Blogtalk link

Listen to Internet radio with It Matters Radio on Blog Talk Radio

Thursday, May 17, 2012

Turning the Corner


Just about dusk.  Headed home from the grocery store.  Considering too many things and listening to All Things Considered on the car radio.  All of a sudden, as I turn our corner a car races around me, doesn’t get the car straightened out and wham!  Right into the sign to our sub-division.  Big cement square post crashes.  It was too large to get my arms around if I had tried, but then, why would I want to?  The crash can be heard all over the neighborhood, but nobody bothers to investigate the noise.

The driver is gone.  But soon he’s back with a tow truck and the wrecked car is gone.  All that remains to show what happened is the crumbled post, and the big sign leaning against a tree.  The other post still stands, supporting nothing but air.  “Forest Edge,” the sign says, an address which seems pointless now that the streets are paved and houses sit on the many lots along the way.  I go home.
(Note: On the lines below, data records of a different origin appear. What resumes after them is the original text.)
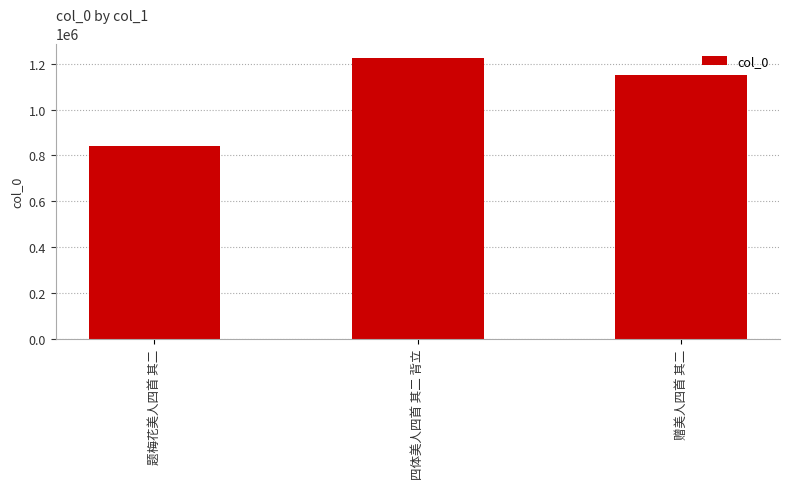

What is the minimum value shown in the chart?

841283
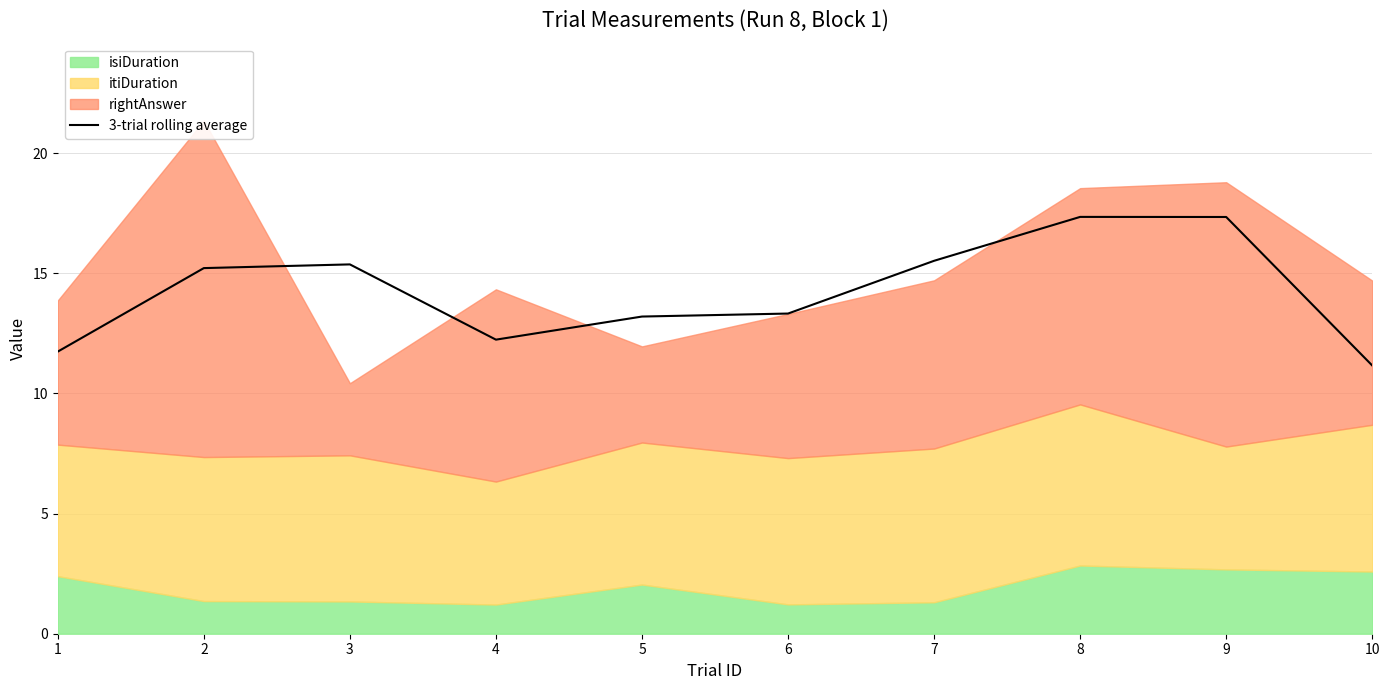

What is the smallest value displayed?

11.2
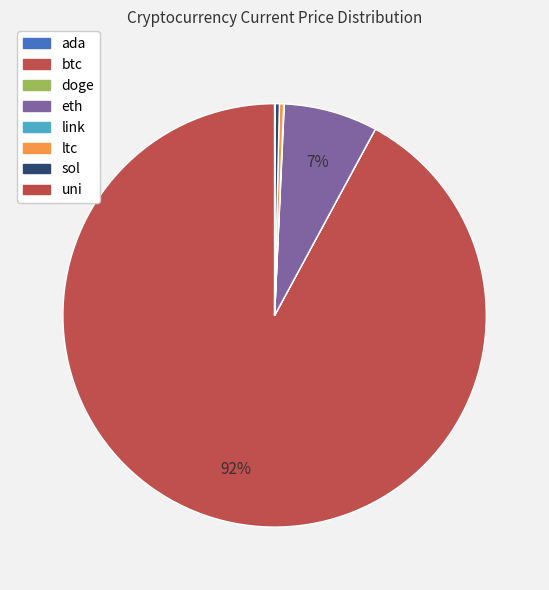

Which slice is the largest?

btc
Next morning I see a police car at the scene.  An officer is writing in a book.  Another person, likely a detective, stands beside her, in civilian clothes, then walks the tire lines in the pavement.  And back again. What’s he trying to figure, I wonder, as he traces the pattern several times.  I  stop my car to watch this crime scene.  It’s better than half the plots on TV, at least during summer re-runs.

The plainclothesman talks with the police officer.  I watch her reaction: concentrated listening and then she nods her head in understanding.  The research is over.  They’ve come to some sort of conclusion about who did it, the reason, and how to resolve the situation.  I don’t know what decisions they made because they spoke quietly, eyeing me every now and then as I tried to eavesdrop.  Then the officer got in her police car and the detective heads for his car.  I overhear his parting comment:  “Yep.  I’ve think we’ve turned the corner on this one.”